Adaira clenched her teeth as she felt herself slipping. The wind was about to pick her up and hurl her away. Desperately, she dug her fingers into the loam.
Help me! she wanted to cry to the earth. To the grass and the heather and the hills. Help me find him.
She held fast to a rock, unable to stand or move forward. Clinging to it, suspended in time, she worried that she would never reach Jack. That she would die alone. A prisoner to the wind.
But then she opened her eyes, saw the deer trail in the bracken, and realized that this place looked familiar. Adaira began to follow the winding path, which led her to a hill. Her breath caught when she recognized it.
This was the burrow Innes had once shown her. A place to shelter her when she was in need.
Adaira stumbled forward and found the rock in the hillside. The lintel came to life, and the door appeared, hidden beneath tussocks of grass. Adaira opened it, eager to escape the storm.
She slipped inside. Even here there was no fire, and no sparking one with an enchanted blade. She left the door open so she could have a small vestige of light.
She sat on the floor, ears and cheeks burning from the gusts. She drew her knees to her chest, trying to ease her tremors.
Eventually, she closed her eyes, at an utter loss as to what to do.
Adaira didn’t know how long she sat there, frozen and forlorn, when she felt a shadow drape over her. Someone was standing just beneath the burrow’s lintel. With her eyes still closed and her heart becoming wild and frantic, she reached for the dirk at her belt, preparing to open her eyes and strike, when she felt a hand grip her forearm. A hand with long, sharp-nailed fingers.
Adaira startled and glanced up. It was Kae. The spirit’s eyes were wide with concern, but her face expressed determination, and it suddenly occurred to Adaira that Kae could stand against the storm. Her remaining wings were like a shield, dividing the wind with a hiss.
She hauled Adaira to her feet. Together, they moved through the desolate valley, pressing east. They felt trapped in a dreamscape, Adaira taking shelter beneath Kae’s wings. Then Adaira saw something luminous and mesmerizing in the distance. At first, she had no idea what it was, but then she stopped upright, tucked close to Kae’s side.
“Kae,” Adaira breathed, stricken.
Kae shuddered in response.
The Aithwood was burning.
Jack knew Bane was using the fire against its will. He knew Ash was held captive and beholden somewhere within its wild burning.
Jack opened the front door.
He walked through the kail yard, past his father’s gate. He didn’t want this place to burn. And yet the fire was coming, creeping closer, destroying tree after tree and the spirits that dwelled within them.

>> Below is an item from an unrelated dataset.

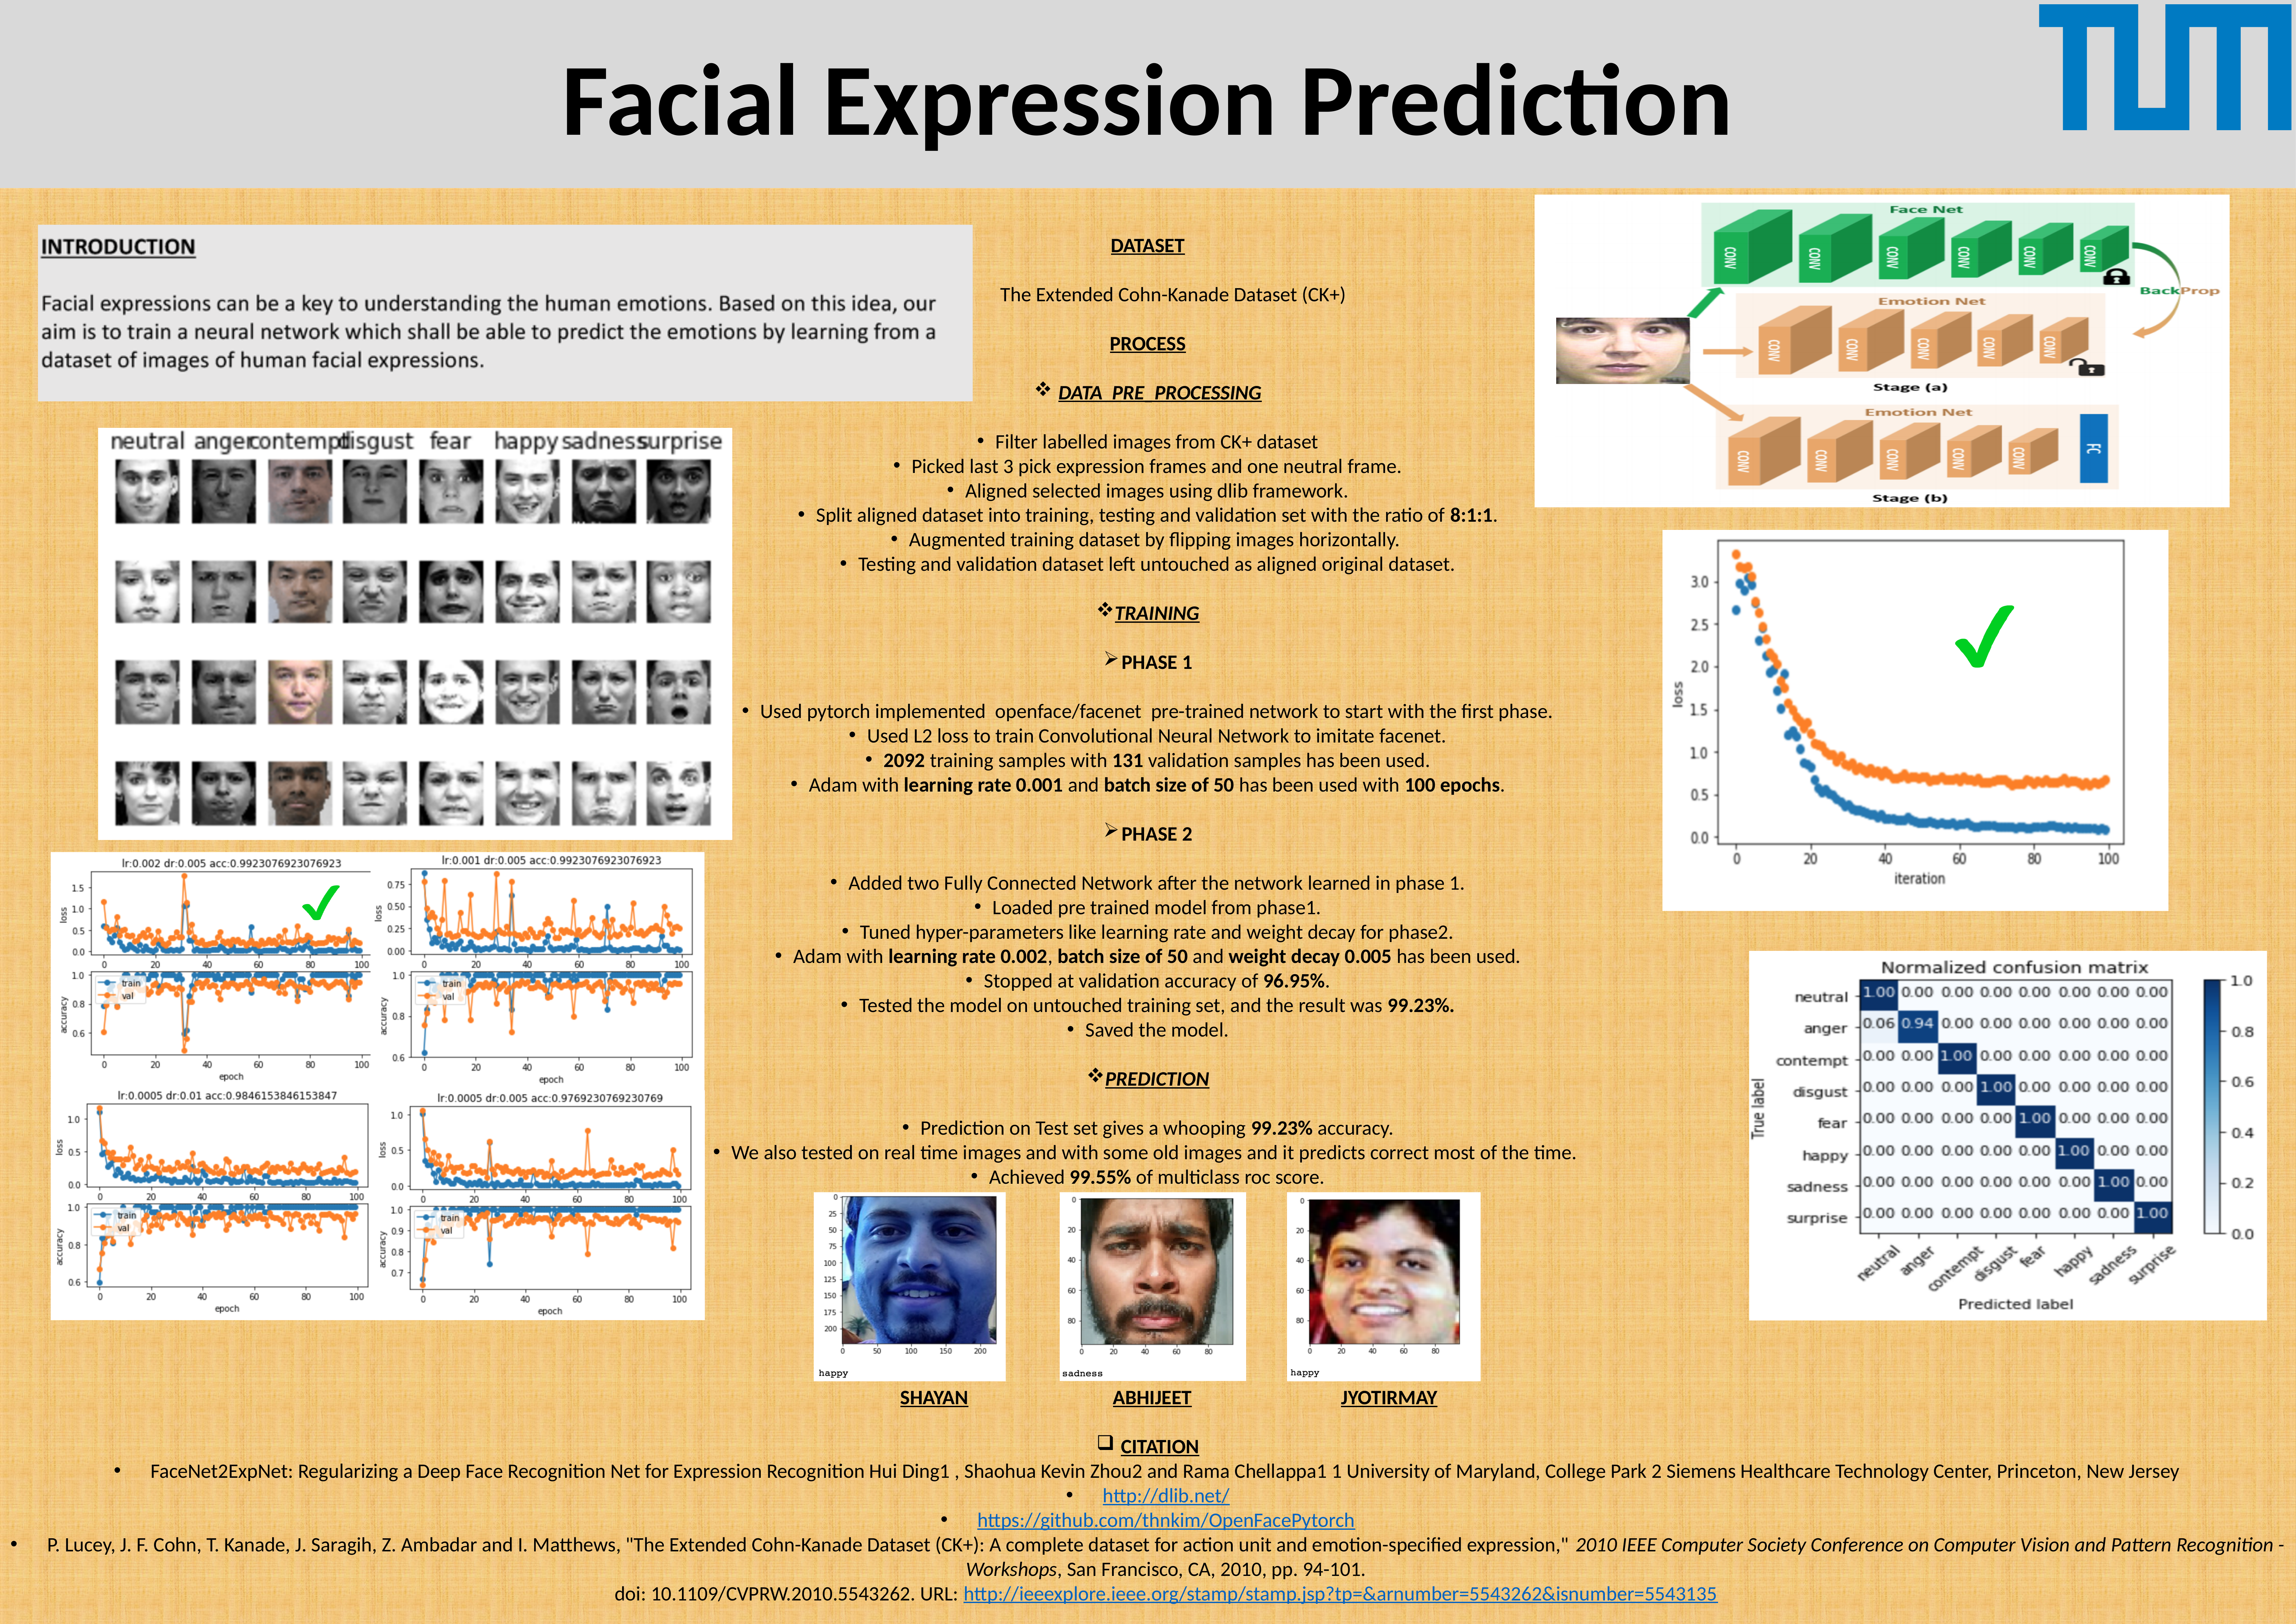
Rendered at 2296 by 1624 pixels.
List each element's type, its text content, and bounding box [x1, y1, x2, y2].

Jack stared into the flames. He thought he saw Ash, etched in blue and gold, crawling along the forest floor, weeping.
He began to play his harp and sing for the fire, taking the notes Iagan had once sung and undoing them, but soon the heat from the blaze was too much for him. As Jack walked toward the river, he continued to sing and play, the wildfire following as if it were still under Bane’s control, but it spared Niall’s cottage and yard.
The river’s rapids ran cold and clear. Jack stood in them and began to sing to the spirits of the water—the lochs, the streams, the rivers, the sea. Again he unraveled Iagan’s ballad and sang instead for the good of the folk, remembering how it once had been in the days long ago. As his voice and notes rose and fell, a contrast to the malevolence of Iagan’s music, he looked down and saw the bloodthirsty river spirit lurking in the currents. She had blue-tinted skin, milky eyes, and a grimace made of needle-like teeth, and she was listening, entranced by his music. And yet the fire was still burning. It crossed the riverbed, and Jack could feel the temperature of the water gradually increasing.

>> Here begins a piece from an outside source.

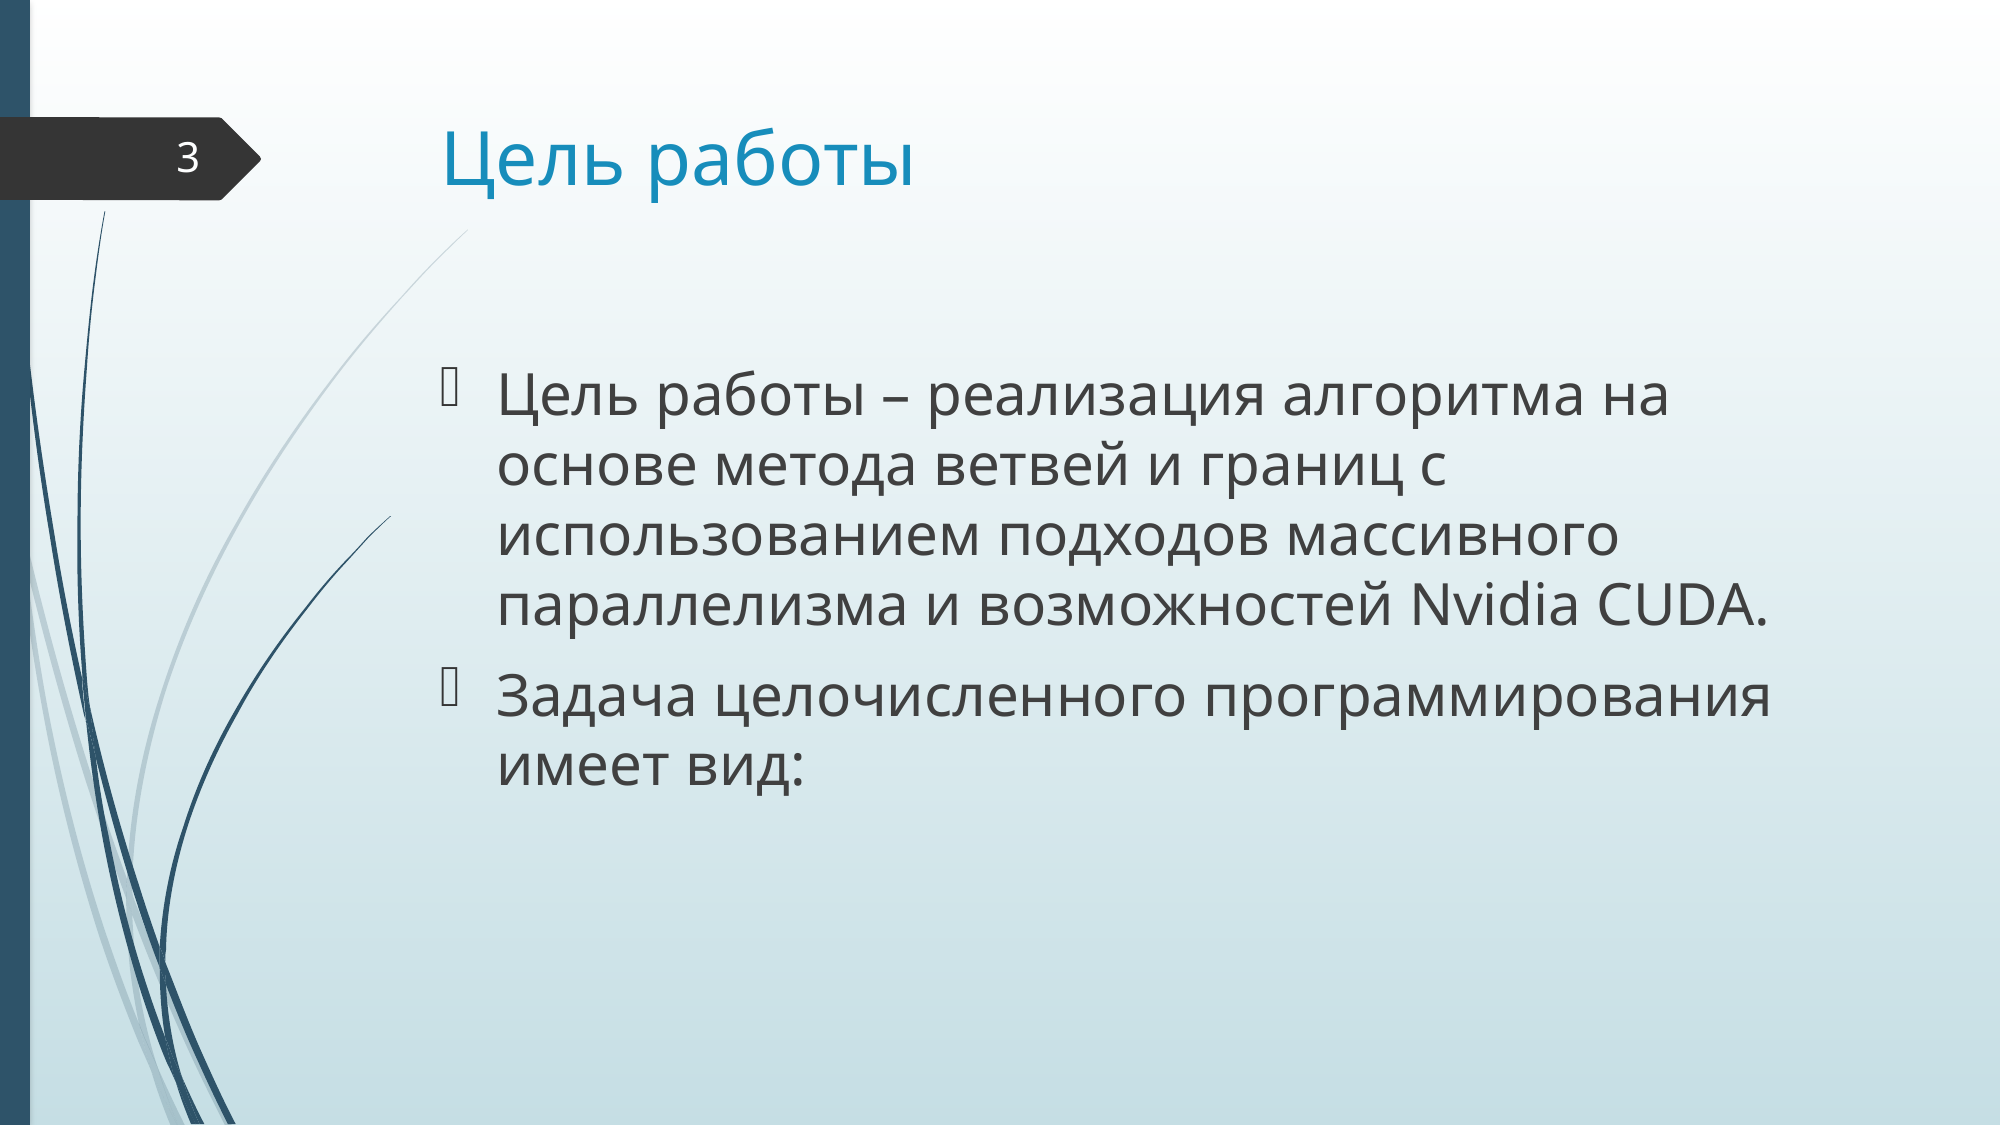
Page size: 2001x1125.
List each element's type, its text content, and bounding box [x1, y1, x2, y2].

“Keep going,” the river spirit hissed at him, just before he was forced by the boiling water to step onto the opposite bank.
Keep going, even though he was entirely uncertain if his music was accomplishing anything. Bane’s hierarchy seemed unchanged, remaining intact as a web, but Jack persisted, weaving through the trees, heading to the clan line, still singing and playing. He walked along the edge of the territory and beheld both east and west as he sang for the spirits of the earth, the trees and the hills, the heather and the rocks, the wildflowers and the weeds, the mountains and the vales.

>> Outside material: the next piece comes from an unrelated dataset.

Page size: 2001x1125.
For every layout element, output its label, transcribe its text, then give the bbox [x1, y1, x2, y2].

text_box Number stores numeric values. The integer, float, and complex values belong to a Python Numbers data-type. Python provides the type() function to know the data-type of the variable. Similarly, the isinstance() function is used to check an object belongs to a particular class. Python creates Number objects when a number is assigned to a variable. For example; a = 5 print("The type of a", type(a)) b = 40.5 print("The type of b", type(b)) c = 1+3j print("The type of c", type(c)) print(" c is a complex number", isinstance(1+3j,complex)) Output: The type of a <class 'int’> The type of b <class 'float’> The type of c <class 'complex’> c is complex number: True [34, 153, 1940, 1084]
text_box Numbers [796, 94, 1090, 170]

Jack began to feel it then—the power gathering beneath his feet. The streams of gold, the rivulets of magic. His music was drawing it up and into his blood like a tree draws water from its roots. Suddenly he felt as if he could sing for a hundred days, a hundred years. His voice was deep and strong, cutting through the storm, and the notes fell like sparks from his nails as he plucked the strings faster and faster.